[Opening AVAILABLE RECORDS section]
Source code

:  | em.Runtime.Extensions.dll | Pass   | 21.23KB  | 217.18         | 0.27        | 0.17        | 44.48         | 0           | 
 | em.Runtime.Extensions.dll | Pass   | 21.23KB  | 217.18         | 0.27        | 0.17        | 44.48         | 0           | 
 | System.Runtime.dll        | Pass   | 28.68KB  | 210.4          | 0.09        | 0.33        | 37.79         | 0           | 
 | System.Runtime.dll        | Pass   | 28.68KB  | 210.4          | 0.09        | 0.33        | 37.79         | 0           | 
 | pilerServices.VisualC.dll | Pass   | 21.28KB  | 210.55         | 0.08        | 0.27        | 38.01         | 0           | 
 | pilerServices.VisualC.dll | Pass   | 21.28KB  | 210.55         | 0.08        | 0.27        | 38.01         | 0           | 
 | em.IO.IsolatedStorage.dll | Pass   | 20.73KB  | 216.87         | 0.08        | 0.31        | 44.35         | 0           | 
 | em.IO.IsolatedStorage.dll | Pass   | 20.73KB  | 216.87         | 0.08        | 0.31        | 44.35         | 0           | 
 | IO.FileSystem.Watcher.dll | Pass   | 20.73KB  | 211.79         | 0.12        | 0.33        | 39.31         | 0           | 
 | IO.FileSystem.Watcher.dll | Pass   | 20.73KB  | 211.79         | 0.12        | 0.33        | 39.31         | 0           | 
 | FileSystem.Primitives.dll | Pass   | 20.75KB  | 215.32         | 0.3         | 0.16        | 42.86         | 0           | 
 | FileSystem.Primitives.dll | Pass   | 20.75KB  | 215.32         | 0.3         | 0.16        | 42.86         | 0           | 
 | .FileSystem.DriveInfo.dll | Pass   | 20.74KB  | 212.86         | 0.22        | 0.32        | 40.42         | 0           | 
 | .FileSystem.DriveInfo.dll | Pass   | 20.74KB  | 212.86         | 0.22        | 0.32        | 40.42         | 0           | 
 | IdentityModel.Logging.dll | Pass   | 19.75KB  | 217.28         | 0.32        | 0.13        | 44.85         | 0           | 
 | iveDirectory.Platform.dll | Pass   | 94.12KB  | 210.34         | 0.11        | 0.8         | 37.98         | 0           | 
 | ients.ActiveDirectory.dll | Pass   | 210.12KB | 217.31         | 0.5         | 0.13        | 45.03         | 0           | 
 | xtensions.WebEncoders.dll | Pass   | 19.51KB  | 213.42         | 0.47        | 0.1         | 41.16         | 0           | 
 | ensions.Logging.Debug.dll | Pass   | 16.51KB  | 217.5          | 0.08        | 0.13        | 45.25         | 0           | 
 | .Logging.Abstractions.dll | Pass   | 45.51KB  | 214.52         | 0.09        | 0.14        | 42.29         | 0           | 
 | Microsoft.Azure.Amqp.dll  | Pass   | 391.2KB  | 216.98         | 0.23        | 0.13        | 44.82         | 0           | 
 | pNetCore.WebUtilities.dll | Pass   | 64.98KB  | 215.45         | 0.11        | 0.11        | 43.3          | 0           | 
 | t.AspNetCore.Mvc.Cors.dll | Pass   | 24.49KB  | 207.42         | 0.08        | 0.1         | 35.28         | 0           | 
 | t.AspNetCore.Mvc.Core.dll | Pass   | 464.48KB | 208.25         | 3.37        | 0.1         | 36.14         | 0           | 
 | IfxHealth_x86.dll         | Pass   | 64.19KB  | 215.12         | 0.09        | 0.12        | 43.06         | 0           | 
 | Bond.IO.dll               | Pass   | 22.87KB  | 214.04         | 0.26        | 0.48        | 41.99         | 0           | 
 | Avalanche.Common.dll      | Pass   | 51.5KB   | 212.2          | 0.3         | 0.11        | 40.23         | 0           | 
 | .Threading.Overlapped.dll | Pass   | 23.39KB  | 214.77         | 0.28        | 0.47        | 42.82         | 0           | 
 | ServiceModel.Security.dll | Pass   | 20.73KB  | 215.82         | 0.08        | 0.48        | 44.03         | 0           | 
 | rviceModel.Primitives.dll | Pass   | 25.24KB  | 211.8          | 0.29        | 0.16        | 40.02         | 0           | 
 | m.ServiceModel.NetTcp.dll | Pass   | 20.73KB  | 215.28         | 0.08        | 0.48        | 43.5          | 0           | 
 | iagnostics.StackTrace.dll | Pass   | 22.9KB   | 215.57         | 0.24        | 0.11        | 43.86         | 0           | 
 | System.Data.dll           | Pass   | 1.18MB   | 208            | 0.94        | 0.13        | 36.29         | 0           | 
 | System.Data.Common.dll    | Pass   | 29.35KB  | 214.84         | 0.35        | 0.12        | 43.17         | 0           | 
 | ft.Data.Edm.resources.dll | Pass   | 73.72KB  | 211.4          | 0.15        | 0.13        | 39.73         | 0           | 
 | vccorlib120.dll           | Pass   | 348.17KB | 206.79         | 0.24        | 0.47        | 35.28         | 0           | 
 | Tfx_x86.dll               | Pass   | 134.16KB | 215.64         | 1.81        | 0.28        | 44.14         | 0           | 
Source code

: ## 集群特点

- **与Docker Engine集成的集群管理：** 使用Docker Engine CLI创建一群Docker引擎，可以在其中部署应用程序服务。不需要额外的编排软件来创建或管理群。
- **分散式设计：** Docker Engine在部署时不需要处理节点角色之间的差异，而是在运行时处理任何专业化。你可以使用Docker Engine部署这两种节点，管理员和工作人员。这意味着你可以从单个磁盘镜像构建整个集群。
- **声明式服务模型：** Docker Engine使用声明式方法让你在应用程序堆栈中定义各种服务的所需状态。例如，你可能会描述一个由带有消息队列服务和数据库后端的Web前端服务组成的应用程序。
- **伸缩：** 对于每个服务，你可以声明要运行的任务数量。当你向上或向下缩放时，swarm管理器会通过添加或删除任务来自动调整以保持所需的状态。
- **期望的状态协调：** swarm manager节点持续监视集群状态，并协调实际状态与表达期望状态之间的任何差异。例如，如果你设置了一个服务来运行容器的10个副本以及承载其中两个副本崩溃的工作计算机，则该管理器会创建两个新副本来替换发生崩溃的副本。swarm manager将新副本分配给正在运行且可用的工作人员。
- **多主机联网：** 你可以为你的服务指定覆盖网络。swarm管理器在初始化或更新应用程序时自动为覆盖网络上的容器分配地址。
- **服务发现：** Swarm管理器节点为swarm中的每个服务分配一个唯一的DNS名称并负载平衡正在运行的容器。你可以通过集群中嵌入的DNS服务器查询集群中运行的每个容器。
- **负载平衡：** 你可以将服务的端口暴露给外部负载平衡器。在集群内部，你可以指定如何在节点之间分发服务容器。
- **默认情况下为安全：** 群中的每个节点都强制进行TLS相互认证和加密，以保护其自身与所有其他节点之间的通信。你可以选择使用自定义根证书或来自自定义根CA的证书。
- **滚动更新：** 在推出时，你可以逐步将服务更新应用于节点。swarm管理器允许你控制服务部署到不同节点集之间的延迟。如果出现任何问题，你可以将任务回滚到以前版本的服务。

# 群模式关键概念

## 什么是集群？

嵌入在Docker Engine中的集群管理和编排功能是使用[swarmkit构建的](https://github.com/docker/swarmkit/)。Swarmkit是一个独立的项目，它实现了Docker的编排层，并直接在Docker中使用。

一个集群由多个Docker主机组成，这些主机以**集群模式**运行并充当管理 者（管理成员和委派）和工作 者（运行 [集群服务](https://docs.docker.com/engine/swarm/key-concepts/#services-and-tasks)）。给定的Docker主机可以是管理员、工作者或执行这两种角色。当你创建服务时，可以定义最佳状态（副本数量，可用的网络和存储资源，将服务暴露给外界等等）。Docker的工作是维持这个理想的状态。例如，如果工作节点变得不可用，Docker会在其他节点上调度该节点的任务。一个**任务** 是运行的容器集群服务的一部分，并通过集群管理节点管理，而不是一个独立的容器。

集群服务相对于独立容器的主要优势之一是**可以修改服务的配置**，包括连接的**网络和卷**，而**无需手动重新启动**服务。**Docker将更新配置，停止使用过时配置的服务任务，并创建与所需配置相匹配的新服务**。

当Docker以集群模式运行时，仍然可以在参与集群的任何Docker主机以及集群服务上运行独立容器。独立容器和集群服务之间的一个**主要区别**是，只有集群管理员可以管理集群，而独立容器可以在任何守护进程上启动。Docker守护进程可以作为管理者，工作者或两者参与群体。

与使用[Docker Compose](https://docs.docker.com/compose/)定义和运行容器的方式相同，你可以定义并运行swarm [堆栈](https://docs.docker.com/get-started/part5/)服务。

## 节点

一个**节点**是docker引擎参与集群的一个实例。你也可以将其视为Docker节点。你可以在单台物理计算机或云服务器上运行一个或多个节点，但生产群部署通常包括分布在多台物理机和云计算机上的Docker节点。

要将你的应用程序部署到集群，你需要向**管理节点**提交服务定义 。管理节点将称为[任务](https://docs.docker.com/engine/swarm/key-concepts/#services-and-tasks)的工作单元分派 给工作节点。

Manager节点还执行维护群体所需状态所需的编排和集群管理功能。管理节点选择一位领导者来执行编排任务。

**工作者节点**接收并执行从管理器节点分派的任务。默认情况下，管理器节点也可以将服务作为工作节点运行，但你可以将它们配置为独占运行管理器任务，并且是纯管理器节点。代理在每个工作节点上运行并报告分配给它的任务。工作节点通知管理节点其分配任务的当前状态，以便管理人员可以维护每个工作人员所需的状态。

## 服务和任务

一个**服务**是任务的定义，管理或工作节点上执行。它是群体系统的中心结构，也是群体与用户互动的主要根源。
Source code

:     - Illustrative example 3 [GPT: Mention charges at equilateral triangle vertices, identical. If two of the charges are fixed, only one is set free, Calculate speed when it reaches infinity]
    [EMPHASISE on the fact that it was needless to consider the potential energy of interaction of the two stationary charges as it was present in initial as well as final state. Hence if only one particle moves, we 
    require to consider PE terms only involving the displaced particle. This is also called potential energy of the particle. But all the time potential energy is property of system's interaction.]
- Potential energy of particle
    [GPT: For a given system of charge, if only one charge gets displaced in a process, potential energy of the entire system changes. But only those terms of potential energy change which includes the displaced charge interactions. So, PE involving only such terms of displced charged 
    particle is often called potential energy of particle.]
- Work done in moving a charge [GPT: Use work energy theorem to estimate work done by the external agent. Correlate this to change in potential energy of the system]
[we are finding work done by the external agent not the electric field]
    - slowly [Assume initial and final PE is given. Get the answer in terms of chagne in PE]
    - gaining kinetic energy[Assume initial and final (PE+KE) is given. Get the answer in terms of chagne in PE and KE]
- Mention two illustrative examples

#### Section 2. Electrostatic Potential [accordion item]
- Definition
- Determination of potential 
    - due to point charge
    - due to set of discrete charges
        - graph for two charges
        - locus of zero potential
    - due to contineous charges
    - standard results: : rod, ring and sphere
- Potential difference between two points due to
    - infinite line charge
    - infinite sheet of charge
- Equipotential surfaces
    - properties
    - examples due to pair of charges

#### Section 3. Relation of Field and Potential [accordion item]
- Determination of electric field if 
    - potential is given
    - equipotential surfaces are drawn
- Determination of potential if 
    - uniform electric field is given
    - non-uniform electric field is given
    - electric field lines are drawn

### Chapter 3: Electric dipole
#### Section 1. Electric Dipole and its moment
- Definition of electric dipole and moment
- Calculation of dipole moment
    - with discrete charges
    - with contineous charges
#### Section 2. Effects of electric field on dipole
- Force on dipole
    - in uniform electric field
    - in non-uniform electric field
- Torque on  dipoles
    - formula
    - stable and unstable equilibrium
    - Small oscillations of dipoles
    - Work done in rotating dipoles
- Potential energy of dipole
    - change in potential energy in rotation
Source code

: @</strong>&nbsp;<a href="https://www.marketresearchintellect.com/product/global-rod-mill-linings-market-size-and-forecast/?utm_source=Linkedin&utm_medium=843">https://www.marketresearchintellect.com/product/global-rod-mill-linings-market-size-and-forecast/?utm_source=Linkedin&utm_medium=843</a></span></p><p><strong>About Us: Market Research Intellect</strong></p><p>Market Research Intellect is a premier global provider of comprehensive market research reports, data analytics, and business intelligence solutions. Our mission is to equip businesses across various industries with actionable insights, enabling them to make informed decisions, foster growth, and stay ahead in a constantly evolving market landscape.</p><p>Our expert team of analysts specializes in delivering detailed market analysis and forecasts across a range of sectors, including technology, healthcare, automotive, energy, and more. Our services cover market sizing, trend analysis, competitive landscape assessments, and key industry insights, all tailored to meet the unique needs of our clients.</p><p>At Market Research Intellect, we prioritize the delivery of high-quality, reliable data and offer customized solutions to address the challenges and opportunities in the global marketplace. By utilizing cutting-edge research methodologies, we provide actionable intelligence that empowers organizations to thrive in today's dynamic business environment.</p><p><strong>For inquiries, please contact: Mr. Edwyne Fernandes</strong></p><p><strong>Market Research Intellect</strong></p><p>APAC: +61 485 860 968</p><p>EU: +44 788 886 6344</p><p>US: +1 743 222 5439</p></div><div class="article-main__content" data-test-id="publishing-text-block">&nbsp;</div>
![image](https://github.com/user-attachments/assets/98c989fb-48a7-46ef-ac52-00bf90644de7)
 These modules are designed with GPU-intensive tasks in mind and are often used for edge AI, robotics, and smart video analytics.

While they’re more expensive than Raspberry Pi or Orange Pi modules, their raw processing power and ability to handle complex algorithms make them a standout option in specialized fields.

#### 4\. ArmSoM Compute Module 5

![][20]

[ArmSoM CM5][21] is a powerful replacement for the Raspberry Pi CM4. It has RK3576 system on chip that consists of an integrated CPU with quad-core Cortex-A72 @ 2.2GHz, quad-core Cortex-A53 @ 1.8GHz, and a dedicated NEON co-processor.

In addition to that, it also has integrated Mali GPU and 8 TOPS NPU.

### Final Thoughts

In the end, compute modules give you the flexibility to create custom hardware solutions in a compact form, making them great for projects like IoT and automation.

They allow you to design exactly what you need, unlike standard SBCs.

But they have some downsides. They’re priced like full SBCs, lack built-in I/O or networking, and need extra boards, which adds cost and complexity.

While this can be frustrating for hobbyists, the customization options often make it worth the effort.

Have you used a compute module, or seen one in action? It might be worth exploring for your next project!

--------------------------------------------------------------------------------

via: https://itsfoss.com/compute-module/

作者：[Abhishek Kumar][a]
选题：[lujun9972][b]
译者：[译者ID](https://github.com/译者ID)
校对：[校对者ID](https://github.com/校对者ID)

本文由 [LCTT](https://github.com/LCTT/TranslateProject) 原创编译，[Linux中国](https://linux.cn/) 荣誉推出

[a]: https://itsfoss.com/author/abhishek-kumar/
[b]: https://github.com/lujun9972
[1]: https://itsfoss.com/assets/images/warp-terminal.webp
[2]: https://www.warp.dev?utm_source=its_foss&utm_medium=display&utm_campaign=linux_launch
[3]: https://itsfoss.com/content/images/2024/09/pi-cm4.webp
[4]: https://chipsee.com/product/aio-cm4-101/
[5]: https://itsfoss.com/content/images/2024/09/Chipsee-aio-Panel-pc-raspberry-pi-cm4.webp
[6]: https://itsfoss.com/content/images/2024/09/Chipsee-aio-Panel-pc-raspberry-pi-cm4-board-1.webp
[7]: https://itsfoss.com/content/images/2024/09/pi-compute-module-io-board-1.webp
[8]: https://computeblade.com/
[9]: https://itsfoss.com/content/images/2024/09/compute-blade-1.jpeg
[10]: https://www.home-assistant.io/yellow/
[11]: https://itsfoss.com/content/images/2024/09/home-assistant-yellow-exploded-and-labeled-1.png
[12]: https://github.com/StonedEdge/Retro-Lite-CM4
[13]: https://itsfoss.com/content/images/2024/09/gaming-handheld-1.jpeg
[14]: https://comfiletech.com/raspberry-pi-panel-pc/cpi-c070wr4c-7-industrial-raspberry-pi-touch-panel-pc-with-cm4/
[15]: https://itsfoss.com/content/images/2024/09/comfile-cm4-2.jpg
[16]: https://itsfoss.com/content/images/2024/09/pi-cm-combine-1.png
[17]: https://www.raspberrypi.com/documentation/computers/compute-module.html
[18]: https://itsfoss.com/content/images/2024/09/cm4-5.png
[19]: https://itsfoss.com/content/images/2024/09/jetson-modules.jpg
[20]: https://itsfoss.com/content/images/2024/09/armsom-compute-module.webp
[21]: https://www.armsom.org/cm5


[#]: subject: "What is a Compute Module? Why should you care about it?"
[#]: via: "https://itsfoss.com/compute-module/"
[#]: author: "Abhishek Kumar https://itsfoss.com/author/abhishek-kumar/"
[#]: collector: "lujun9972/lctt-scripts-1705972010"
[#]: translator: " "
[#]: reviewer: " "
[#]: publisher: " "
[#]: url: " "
[Closing AVAILABLE RECORDS section]
■ ABOUT THIS EXERCISE
In the data above, find the line that contains "pNetCore.WebUtilities.dll | Pass" and the line that contains "t.AspNetCore.Mvc.Cors.dll | Pass". Repeat exactly those lines and every line between them, and only those.

■ TASK RESPONSE
 | pNetCore.WebUtilities.dll | Pass   | 64.98KB  | 215.45         | 0.11        | 0.11        | 43.3          | 0           | 
 | t.AspNetCore.Mvc.Cors.dll | Pass   | 24.49KB  | 207.42         | 0.08        | 0.1         | 35.28         | 0           | 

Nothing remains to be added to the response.